• **Required action**
In the whooping cough article below, reproduce the passage that begins at the words "On the North" and stops after the words "Dr McAnulty said.". Keep every word and punctuation mark unchanged.

• **Source passage**
━━━━
A NORTH Coast baby girl has died from whooping cough, prompting health officials to offer free vaccinations to combat the rising epidemic of the disease.
NSW Health reported that a four-week-old baby girl, a resident of the North Coast, was admitted to hospital last week and died in intensive care in Brisbane on Monday.
It is believed to be the first case of a baby dying from whooping cough in NSW since 2000 and nationally since 2004.
The death comes at a time when the North Coast is in the midst of a major outbreak of the disease, with more than 1000 cases reported in 2008 making it the worst year on record.
Across the State there have been 3356 cases of whooping cough in January and February this year, a massive increase from 448 cases reported at the same time last year.
On the North Coast last year, 37 people with whooping cough were admitted to hospital, 17 of which were babies aged less than 12 months.
And since the outbreak shows no sign of losing its momentum, NSW Health is offering free vaccination for all new parents, grandparents and people who care for new babies.
North Coast communities with low vaccination rates have had more than eight times the rate of disease seen in other areas with high vaccination rates.
NSW Health Director of Communicable Disease, Dr Jeremy McAnulty, said parents must be on the look out for the symptoms of whooping cough, which include a runny nose, tiredness and a mild fever.
“Whooping cough is easily spread to other people, and someone with the disease will be able to spread it for up to three weeks after onset,” Dr McAnulty said.
“The best way to protect babies is to keep them away from anyone with a cough and make sure their immunisations are up to date, as well as ensuring others in the household are vaccinated.”
NSW Health is preparing letters to all new parents advising of arrangements for the free vaccine.
━━━━
• **Record extracts**
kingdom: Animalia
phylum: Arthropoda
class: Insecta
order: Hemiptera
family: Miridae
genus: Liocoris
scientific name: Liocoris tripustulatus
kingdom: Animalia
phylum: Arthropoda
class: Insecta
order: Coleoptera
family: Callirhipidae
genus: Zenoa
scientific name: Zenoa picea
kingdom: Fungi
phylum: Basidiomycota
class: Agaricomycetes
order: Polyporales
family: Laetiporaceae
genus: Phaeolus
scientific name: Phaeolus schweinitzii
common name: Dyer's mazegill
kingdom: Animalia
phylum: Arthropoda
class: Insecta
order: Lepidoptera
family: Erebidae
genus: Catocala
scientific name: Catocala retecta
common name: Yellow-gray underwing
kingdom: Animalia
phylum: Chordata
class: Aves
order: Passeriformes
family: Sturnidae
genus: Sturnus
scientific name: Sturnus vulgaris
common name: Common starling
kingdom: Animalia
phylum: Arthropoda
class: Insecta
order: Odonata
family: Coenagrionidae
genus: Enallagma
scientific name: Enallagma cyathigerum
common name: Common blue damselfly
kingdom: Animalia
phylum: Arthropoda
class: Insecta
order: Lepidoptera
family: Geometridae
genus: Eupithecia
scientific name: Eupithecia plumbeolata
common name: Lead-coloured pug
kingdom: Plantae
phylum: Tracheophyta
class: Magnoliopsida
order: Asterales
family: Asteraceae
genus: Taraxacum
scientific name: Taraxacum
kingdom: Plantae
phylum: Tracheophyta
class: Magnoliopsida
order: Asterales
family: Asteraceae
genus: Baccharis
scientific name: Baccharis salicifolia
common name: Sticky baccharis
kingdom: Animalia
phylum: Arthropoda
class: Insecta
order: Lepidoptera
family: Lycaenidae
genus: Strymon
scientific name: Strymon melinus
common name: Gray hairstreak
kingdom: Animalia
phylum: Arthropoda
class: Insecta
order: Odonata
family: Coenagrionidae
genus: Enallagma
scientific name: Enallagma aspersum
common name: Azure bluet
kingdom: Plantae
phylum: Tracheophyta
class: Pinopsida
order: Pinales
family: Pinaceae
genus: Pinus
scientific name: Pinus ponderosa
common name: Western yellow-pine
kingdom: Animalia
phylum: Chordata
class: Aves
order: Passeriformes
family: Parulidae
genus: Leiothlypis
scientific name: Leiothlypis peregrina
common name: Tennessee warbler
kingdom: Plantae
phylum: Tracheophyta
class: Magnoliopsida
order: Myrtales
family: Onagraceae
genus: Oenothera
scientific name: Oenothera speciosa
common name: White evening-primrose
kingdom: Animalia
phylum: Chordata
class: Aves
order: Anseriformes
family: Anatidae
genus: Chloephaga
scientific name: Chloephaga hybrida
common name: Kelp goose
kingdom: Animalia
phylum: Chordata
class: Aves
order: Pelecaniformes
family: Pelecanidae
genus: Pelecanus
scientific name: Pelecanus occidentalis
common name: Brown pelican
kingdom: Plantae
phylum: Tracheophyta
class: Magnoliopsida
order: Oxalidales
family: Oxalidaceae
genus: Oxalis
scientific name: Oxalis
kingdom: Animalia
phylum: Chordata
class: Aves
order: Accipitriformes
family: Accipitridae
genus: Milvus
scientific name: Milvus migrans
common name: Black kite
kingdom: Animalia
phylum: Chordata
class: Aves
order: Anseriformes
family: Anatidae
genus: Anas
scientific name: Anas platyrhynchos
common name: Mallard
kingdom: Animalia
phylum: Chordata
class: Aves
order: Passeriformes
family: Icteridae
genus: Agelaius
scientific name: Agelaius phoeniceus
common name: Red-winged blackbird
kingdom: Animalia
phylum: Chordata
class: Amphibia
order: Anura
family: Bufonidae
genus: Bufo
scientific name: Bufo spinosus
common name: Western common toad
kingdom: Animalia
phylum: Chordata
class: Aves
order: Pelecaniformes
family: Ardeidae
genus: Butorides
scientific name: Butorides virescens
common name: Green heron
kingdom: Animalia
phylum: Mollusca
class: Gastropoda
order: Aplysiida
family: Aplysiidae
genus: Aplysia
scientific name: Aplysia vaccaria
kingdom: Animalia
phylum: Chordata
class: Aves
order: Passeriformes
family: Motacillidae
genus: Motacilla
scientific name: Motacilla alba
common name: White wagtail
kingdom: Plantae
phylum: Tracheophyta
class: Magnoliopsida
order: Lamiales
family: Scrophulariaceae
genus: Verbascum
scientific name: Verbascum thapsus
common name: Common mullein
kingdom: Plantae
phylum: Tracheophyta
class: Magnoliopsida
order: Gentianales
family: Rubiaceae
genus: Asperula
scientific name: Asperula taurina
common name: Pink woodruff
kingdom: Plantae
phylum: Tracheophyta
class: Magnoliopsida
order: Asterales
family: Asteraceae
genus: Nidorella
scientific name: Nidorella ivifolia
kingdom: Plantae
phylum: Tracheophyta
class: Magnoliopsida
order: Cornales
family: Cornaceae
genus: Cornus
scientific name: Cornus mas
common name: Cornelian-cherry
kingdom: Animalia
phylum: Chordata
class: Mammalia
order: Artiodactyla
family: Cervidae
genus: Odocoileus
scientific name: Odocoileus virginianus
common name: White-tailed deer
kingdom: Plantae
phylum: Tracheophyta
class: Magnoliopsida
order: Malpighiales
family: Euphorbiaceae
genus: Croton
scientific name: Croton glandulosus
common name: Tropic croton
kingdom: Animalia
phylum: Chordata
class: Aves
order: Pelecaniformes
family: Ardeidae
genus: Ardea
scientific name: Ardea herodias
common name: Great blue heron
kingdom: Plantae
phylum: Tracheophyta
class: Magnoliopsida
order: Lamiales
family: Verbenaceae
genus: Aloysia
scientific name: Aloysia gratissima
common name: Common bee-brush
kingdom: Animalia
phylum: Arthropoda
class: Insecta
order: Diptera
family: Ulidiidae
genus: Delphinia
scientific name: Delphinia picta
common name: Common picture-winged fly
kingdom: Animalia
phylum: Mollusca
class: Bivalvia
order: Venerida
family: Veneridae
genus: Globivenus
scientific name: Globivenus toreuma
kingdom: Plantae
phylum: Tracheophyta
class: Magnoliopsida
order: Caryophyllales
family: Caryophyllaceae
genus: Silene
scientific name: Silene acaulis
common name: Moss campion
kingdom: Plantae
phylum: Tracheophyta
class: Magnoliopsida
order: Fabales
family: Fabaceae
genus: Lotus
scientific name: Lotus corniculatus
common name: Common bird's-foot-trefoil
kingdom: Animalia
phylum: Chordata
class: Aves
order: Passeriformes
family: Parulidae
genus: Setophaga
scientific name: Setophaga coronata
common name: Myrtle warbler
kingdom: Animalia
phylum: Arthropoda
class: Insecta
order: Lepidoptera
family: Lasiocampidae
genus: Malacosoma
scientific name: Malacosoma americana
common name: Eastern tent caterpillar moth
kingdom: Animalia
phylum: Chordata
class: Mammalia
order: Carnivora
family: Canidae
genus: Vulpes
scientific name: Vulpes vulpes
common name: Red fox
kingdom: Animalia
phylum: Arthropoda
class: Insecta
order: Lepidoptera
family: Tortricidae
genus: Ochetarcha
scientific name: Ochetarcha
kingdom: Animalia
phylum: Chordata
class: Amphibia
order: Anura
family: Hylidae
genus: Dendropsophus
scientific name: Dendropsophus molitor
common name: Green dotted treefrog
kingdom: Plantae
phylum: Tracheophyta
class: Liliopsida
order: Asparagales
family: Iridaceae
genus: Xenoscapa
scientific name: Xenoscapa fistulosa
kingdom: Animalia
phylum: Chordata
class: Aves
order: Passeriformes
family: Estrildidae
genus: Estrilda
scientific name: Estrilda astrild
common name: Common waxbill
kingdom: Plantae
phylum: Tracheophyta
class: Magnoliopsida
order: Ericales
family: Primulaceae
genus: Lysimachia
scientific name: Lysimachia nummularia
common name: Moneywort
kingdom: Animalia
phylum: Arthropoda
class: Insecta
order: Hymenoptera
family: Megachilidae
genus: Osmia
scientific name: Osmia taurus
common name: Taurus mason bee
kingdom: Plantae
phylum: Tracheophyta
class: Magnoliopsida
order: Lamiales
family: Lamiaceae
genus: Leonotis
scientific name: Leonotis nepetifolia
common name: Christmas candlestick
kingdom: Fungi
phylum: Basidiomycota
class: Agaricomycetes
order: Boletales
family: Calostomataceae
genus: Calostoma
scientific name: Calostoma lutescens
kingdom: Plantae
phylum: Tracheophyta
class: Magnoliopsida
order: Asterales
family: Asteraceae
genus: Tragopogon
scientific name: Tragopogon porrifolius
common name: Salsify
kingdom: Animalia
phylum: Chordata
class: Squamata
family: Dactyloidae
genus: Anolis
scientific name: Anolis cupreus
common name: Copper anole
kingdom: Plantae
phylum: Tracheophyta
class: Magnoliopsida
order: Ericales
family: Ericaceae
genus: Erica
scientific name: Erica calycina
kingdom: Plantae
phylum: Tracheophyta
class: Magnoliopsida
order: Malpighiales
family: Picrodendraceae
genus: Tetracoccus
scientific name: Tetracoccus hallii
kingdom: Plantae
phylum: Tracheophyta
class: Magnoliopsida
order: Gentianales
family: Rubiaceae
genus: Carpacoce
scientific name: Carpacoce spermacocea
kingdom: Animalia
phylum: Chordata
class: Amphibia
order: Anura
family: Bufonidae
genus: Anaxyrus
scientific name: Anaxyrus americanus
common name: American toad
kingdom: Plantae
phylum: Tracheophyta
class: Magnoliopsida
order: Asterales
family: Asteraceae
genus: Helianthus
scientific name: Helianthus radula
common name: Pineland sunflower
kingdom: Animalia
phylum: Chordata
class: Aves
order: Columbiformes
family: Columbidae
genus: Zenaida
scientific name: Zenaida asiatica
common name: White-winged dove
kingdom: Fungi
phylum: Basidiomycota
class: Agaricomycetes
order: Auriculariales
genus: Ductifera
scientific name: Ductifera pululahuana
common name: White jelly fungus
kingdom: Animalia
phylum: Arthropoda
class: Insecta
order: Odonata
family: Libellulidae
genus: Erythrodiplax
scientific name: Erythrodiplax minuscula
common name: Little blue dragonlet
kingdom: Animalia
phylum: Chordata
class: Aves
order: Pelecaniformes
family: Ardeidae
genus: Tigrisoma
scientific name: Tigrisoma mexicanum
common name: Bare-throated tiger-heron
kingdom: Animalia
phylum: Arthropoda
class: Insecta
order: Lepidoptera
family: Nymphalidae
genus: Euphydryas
━━━━
• **Answer**
On the North Coast last year, 37 people with whooping cough were admitted to hospital, 17 of which were babies aged less than 12 months.
And since the outbreak shows no sign of losing its momentum, NSW Health is offering free vaccination for all new parents, grandparents and people who care for new babies.
North Coast communities with low vaccination rates have had more than eight times the rate of disease seen in other areas with high vaccination rates.
NSW Health Director of Communicable Disease, Dr Jeremy McAnulty, said parents must be on the look out for the symptoms of whooping cough, which include a runny nose, tiredness and a mild fever.
“Whooping cough is easily spread to other people, and someone with the disease will be able to spread it for up to three weeks after onset,” Dr McAnulty said.